Text segment:
+ + + +


    • Mengles

      Exactly. Of course this is the same person who thinks the RVU committee works fine and dandy so realize this nothing but bs.

    • rtpinfla

      Maybe a better wording would have ben “don’t necessarily need an IM”. While we are also very good at prevention, that is not what makes IM unique as a specialty. But I take your point.

  • http://onhealthtech.blogspot.com Margalit Gur-Arie

    In addition to the historical errors mentioned by Dr. Reznick, I think there are significant shortcomings in what is planned, or advocated, for the future. Looking at the medical home model, for example, one can see an inordinate preoccupation with process and structure of primary care, whether IM or Peds or Family practice, and practically no concern with comprehensiveness of services. Is it really more important to track hundreds of referrals to sub-specialists in minute detail, than to encourage a scope of practice where fewer referrals are made? And yet, there are no brownie points for low referral numbers….

    • Steven Reznick

      Hard to do but it would be best to reward appropriate referrals not necessarily low referral numbers. Everyone has a different level of training and experience and comfort level in dealing with a problem. Practitioners I know have referred everything for subspecialty coverage for medical legal reasons or just because it was easier to pass on the problem and act as a triage station. Others , who feel comfortable evaluating and treating a problem initially are asked to refer by the patient or their family because they read that this was the correct thing to do in the New York Times health section or New York magazine. Others work up a problem until they need assistance and then ask for help. Rewarding a consistent and logical approach to care and problem solving would be best if such a review and evaluation were possible. Not sending someone for an opinion when you need help is as serious or worse than sending too many. While cost effectiveness is extraordinarily important, preventing illness or making the patient well is the primary goal.

      • http://onhealthtech.blogspot.com Margalit Gur-Arie

        Yes, of course, I wrote that last sentence too quickly. Also I am not sure how advisable it would be to have a third party evaluate the appropriateness of one’s referrals, although this is what HMOs and ACOs probably do. Perhaps a better way would be to look at what is usually being addressed or managed in the clinic, as opposed to what is being routinely sent out. It would be interesting to see some studies along these lines….

+ + + +

Dataset:
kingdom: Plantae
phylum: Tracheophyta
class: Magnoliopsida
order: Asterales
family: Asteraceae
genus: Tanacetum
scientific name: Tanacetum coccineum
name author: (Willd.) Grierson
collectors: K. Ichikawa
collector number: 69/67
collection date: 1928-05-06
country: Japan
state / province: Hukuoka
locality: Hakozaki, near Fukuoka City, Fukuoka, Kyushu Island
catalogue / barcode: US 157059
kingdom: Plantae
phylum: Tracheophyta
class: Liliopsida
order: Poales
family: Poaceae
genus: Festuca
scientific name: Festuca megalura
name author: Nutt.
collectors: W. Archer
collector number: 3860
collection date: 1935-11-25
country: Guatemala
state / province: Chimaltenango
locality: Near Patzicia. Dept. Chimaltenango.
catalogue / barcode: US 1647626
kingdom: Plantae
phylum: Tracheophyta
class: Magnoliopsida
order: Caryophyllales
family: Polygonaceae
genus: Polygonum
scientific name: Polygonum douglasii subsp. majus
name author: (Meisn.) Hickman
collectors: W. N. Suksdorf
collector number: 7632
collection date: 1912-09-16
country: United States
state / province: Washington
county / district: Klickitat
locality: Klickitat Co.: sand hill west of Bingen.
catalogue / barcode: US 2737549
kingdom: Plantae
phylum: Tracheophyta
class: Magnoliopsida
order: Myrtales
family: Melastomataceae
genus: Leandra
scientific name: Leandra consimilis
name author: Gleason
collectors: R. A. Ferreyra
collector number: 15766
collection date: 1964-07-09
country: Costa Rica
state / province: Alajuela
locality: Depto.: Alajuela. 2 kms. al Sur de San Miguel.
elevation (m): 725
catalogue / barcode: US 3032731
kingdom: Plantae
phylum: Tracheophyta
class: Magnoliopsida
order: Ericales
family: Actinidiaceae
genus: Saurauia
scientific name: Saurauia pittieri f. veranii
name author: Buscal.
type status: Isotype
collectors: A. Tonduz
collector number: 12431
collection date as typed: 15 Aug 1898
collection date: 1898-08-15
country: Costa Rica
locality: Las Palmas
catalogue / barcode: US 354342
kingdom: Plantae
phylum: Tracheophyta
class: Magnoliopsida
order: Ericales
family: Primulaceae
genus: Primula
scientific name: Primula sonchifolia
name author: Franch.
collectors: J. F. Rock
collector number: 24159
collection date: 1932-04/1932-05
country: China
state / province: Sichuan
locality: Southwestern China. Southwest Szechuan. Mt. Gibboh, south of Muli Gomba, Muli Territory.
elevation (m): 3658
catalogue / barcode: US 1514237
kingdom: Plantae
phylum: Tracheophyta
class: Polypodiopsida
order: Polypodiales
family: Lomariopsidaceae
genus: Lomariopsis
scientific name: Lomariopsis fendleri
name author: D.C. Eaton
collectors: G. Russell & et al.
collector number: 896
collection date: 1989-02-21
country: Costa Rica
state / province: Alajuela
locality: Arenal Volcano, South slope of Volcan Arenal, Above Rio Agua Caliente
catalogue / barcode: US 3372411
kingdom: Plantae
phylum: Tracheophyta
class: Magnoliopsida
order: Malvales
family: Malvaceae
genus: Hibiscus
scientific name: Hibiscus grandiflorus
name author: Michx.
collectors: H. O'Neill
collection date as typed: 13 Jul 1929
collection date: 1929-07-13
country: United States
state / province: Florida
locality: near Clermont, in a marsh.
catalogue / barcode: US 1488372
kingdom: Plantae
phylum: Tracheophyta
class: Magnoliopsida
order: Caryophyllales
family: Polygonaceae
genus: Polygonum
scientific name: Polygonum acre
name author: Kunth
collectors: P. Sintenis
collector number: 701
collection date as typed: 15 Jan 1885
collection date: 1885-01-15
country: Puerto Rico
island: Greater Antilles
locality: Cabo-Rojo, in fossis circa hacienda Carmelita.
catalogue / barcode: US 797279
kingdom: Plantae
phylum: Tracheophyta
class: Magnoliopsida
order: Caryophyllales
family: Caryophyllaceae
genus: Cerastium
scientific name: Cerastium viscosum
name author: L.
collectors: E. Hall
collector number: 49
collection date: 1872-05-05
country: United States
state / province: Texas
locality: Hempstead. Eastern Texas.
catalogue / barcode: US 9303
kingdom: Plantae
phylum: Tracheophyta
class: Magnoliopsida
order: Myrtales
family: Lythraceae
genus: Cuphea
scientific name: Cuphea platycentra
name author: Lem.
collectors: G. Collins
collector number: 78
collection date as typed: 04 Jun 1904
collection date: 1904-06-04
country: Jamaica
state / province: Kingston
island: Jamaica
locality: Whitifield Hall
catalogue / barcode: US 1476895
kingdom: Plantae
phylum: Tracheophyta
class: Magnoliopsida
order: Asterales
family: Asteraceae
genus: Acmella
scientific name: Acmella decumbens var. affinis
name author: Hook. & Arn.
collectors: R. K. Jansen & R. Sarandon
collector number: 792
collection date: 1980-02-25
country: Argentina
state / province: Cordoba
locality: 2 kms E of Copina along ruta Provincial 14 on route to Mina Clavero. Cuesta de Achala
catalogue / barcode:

+ + + +

Work instructions:
**1)** In the comment thread on primary care referrals, what does Steven Reznick call the primary goal, ahead of cost effectiveness?
**2)** Pick up the comment thread on primary care referrals from its final sentence and carry it forward.

Solved problems:
**1)** Preventing illness or making the patient well.

**2)**
  • Ronald A Primas

    Bravo Dr.Enjes! I have been a solo practicing board
    certified and multiply recertified internist for over 2 decades. The majority of my patients are fully aware of what an internist is thankfully. They appreciate the level of care and expertise an internist affords them. Yes, I get the occasional, “so that means you’re a GP” or “an
    intern!” or “just an internist”:), but that is rare.
    More pressing however than our viability, is our relevance.
    Over and over again, it is a constant reminder of how irrelevant people
    perceive us. Each time I admit to the hospital, my patients are automatically put on the hospitalist service. I am asked daily, “are you sure you don’t want to put your patient on our service”. Often, simple admits like phlebitis, pneumonia, etc. are put on the subspecialty or other services.Hospitals even have a term for a patient returning post discharge to their internist: it is called “leakage”!
    Also, many of our longstanding patients are going to”doc in the boxes” for their care. Even if we can accommodate them within a few short hours, they still choose to go “someplace closer who can fit them in right away”. I guess it’s just a sign of the times. Everyone wants instant gratification. I think as internists, we need to address that and emphasize the importance of having continuity of care with someone who is familiar with the patient’s entire history.
    We also need to make IM attractive to our med students. Many are going into FP because they believe that under the new healthcare system, FP’s working in clinic’s will have more of a choice moving forward. We need to address all of these issues.